SETA'da Türkiye-Endonezya Ortaklık Forumu: Bölgesel Meseleler ve Savunma İşbirliği
SETA tarafından Ankara'da düzenlenen "Türkiye-Endonezya Ortaklık Forumu" panelinde, iki ülke arasındaki ilişkiler, bölgesel meseleler, ekonomik entegrasyon ve savunma işbirlikleri kapsamlı şekilde tartışıldı. Etkinlik, diplomatik ilişkilerin 75. yıl dönümü çerçevesinde öğleden önce ve sonra olmak üzere iki oturum şeklinde gerçekleştirildi.

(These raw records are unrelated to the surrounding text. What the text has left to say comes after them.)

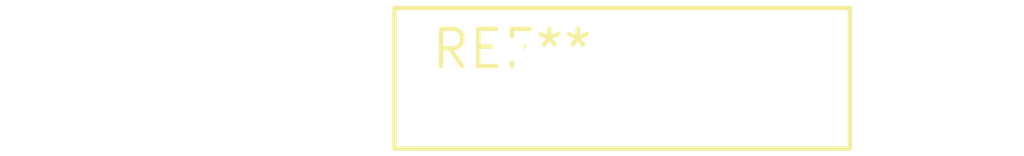
<source format=kicad_pcb>
(kicad_pcb (version 20240108) (generator pcbnew)

  (general
    (thickness 1.6)
  )

  (paper "A4")
  (layers
    (0 "F.Cu" signal)
    (31 "B.Cu" signal)
    (32 "B.Adhes" user "B.Adhesive")
    (33 "F.Adhes" user "F.Adhesive")
    (34 "B.Paste" user)
    (35 "F.Paste" user)
    (36 "B.SilkS" user "B.Silkscreen")
    (37 "F.SilkS" user "F.Silkscreen")
    (38 "B.Mask" user)
    (39 "F.Mask" user)
    (40 "Dwgs.User" user "User.Drawings")
    (41 "Cmts.User" user "User.Comments")
    (42 "Eco1.User" user "User.Eco1")
    (43 "Eco2.User" user "User.Eco2")
    (44 "Edge.Cuts" user)
    (45 "Margin" user)
    (46 "B.CrtYd" user "B.Courtyard")
    (47 "F.CrtYd" user "F.Courtyard")
    (48 "B.Fab" user)
    (49 "F.Fab" user)
    (50 "User.1" user)
    (51 "User.2" user)
    (52 "User.3" user)
    (53 "User.4" user)
    (54 "User.5" user)
    (55 "User.6" user)
    (56 "User.7" user)
    (57 "User.8" user)
    (58 "User.9" user)
  )

  (setup
    (pad_to_mask_clearance 0)
    (pcbplotparams
      (layerselection 0x00010fc_ffffffff)
      (plot_on_all_layers_selection 0x0000000_00000000)
      (disableapertmacros false)
      (usegerberextensions false)
      (usegerberattributes false)
      (usegerberadvancedattributes false)
      (creategerberjobfile false)
      (dashed_line_dash_ratio 12.000000)
      (dashed_line_gap_ratio 3.000000)
      (svgprecision 4)
      (plotframeref false)
      (viasonmask false)
      (mode 1)
      (useauxorigin false)
      (hpglpennumber 1)
      (hpglpenspeed 20)
      (hpglpendiameter 15.000000)
      (dxfpolygonmode false)
      (dxfimperialunits false)
      (dxfusepcbnewfont false)
      (psnegative false)
      (psa4output false)
      (plotreference false)
      (plotvalue false)
      (plotinvisibletext false)
      (sketchpadsonfab false)
      (subtractmaskfromsilk false)
      (outputformat 1)
      (mirror false)
      (drillshape 1)
      (scaleselection 1)
      (outputdirectory "")
    )
  )

  (net 0 "")

  (footprint "RV_Disc_D15.5mm_W4.8mm_P7.5mm" (layer "F.Cu") (at 0 0))

)

</source>
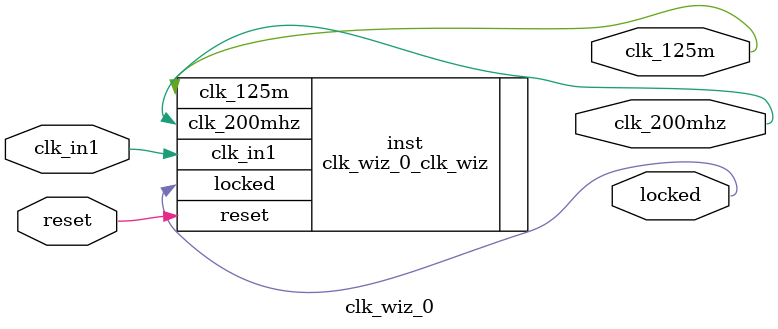
<source format=v>


`timescale 1ps/1ps

(* CORE_GENERATION_INFO = "clk_wiz_0,clk_wiz_v6_0_11_0_0,{component_name=clk_wiz_0,use_phase_alignment=true,use_min_o_jitter=false,use_max_i_jitter=false,use_dyn_phase_shift=false,use_inclk_switchover=false,use_dyn_reconfig=false,enable_axi=0,feedback_source=FDBK_AUTO,PRIMITIVE=MMCM,num_out_clk=2,clkin1_period=40.000,clkin2_period=10.0,use_power_down=false,use_reset=true,use_locked=true,use_inclk_stopped=false,feedback_type=SINGLE,CLOCK_MGR_TYPE=NA,manual_override=false}" *)

module clk_wiz_0 
 (
  // Clock out ports
  output        clk_125m,
  output        clk_200mhz,
  // Status and control signals
  input         reset,
  output        locked,
 // Clock in ports
  input         clk_in1
 );

  clk_wiz_0_clk_wiz inst
  (
  // Clock out ports  
  .clk_125m(clk_125m),
  .clk_200mhz(clk_200mhz),
  // Status and control signals               
  .reset(reset), 
  .locked(locked),
 // Clock in ports
  .clk_in1(clk_in1)
  );

endmodule

</source>
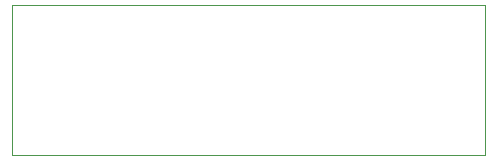
<source format=gbr>
%TF.GenerationSoftware,KiCad,Pcbnew,7.0.9*%
%TF.CreationDate,2023-12-01T13:47:35+01:00*%
%TF.ProjectId,usb-temp,7573622d-7465-46d7-902e-6b696361645f,rev?*%
%TF.SameCoordinates,Original*%
%TF.FileFunction,Profile,NP*%
%FSLAX46Y46*%
G04 Gerber Fmt 4.6, Leading zero omitted, Abs format (unit mm)*
G04 Created by KiCad (PCBNEW 7.0.9) date 2023-12-01 13:47:35*
%MOMM*%
%LPD*%
G01*
G04 APERTURE LIST*
%TA.AperFunction,Profile*%
%ADD10C,0.100000*%
%TD*%
G04 APERTURE END LIST*
D10*
X40000000Y0D02*
X40000000Y-12700000D01*
X40000000Y0D02*
X0Y0D01*
X0Y-12700000D02*
X40000000Y-12700000D01*
X0Y0D02*
X0Y-12700000D01*
M02*

</source>
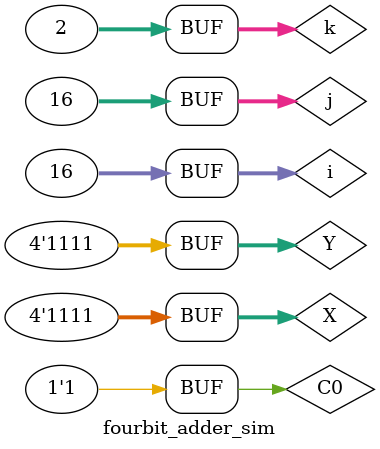
<source format=v>
`timescale 1ns / 1ps


module fourbit_adder_sim;
    reg [3:0] X;
    reg [3:0] Y;
    reg C0;
    wire [3:0] S;
    wire C4;
    
    fourbit_adder uut(.X(X[3:0]), .Y(Y[3:0]), .C0(C0), .S(S[3:0]), .C4(C4));
    
    integer i, j, k;
    
    initial begin
        for (i=0; i<16; i=i+1)
        begin
            X=i;
            for (j=0; j<16; j=j+1)
            begin
                Y=j;
                for (k=0; k<2; k=k+1)
                begin
                    C0=k;
                    #100;
                end
            end
        end
    end
endmodule

</source>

Açılış: Ticaret Bakan Yardımcısı Mustafa Tuzcu
Açılış konuşmasını yapan Ticaret Bakan Yardımcısı Mustafa Tuzcu, ortaklık forumunun Ankara-Cakarta ilişkilerinde "yeni bir köşe taşı" oluşturacağını söyledi. Tuzcu, küresel ekonomideki "derin değişikliklere" rağmen G20 üyesi Türkiye ve Endonezya'nın güçlü dayanıklılık gösterdiğini ve her iki ülkenin büyüme oranlarını korumayı sürdürdüğünü vurguladı.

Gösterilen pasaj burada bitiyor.